The old-school black-and-white sketches are a very good fit for Abby Howard's macabre sense of humor. This becomes quite apparent in Chapter 4 of The Last Halloween. Characters and horror creatures in previous chapters have generally been more -- how do I say it? -- adorable? The eight-legged creature that stalks Mona at the opening of the comic looks like something designed by the Jim Henson Creature Shop for the Storytellers series. Visually distinct, but not the stuff of nightmares necessarily.

The monsters of Chapter 4 are more creepily organic like hairless, feral humans. They actually remind me of the creature from XTro, a little-known horror classic that most people would write off as camp until that backward-jointed creature shambles onto the screen.
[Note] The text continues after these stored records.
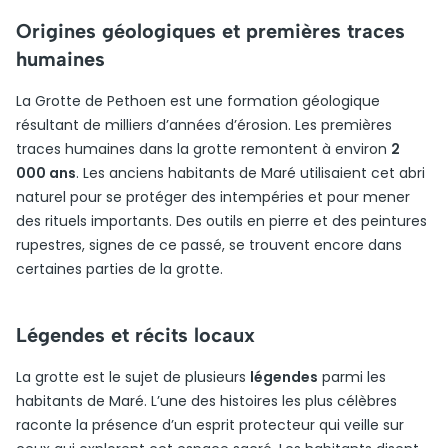
Origines géologiques et premières traces
humaines
La Grotte de Pethoen est une formation géologique
résultant de milliers d’années d’érosion. Les premières
traces humaines dans la grotte remontent à environ
2
000 ans
. Les anciens habitants de Maré utilisaient cet abri
naturel pour se protéger des intempéries et pour mener
des rituels importants. Des outils en pierre et des peintures
rupestres, signes de ce passé, se trouvent encore dans
certaines parties de la grotte.
Légendes et récits locaux
La grotte est le sujet de plusieurs
légendes
parmi les
habitants de Maré. L’une des histoires les plus célèbres
raconte la présence d’un esprit protecteur qui veille sur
Howard's drawings are full of thin ink strokes and crosshatches that resemble Edward Gorey's iconic horror illustrations. They come into further focus with her use of negative space: Filled with black, the background disappears into the inky darkness of the website. It isolates the scene, generating the utter sense of creepiness even when the protagonist is a bug-eyed little girl who doesn't seem to have any fingers.  Some of it is fanciful, such as when Howard depicts tree trunks as long beams that unravel into nothingness like hollow pixie sticks.

The Last Halloween, however, is a webcomic that also doesn't seem to be in a hurry to get anywhere. Part of this is Mona's bull-headed refusal to be The Chosen One. She's given the ultimate weapon -- a scythe with an eye in it -- and rushed by her new friends (who are all cartoonish Universal Monster-types) to go off on an adventure. Mona does have a legitimate grievance, as she's just a young girl, after all, and not a particularly brave one at that. Surely a bigger, burlier, and better-equipped hero would be a better fit. (There's even a glimpse of this, too, as one interlude introduces us to a woman of action who manages to severely injure her beastly pursuers.)

The vertical format surprisingly stretches time out longer than if you were just clicking from panel to panel. A trick of the mind, perhaps? Or maybe an artifact of an earlier era, where flipping through a book is a more rewarding experience than unspooling a scroll. Either that, or it's Ringley, the adorable kid vampire who very much wants to be best friends with Mona. Depending on your outlook, he's either the most lovable character in The Last Halloween or its Jar Jar Binks. While I don't mind him much, Chapter 4 has proved to be  a Ringley tour de force -- to be expected, I suppose, as the action has shifted primarily to his house (an obviously haunted mansion disguised as a tourist trap). Multiple pages of Ringley's oh-so-wacky googly eyes and dialogue that seems to be written in all caps are what Thomas Paine was likely thinking when he said, "These are the times that try men's souls."

But it serves its purpose in turning Ringley's house into a claustrophobic space, one more suffocating thanks the unyielding blackness that surrounds everything.